EXERCISE GOAL
Both the line below containing "Vandut de Hiccup" and the line containing "Te-ar putea interesa", along with every line between them, should be repeated exactly; no other line belongs in the answer.

Collected data:
****************************************

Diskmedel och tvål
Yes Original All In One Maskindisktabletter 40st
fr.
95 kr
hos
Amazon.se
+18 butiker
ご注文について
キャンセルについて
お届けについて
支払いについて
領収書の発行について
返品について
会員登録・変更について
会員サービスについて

****************************************

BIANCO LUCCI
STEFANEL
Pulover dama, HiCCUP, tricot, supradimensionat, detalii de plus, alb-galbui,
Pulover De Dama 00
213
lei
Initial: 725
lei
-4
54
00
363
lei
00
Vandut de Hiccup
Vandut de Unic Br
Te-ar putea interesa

****************************************

ANSWER TO THIS PROBLEM
Vandut de Hiccup
Vandut de Unic Br
Te-ar putea interesa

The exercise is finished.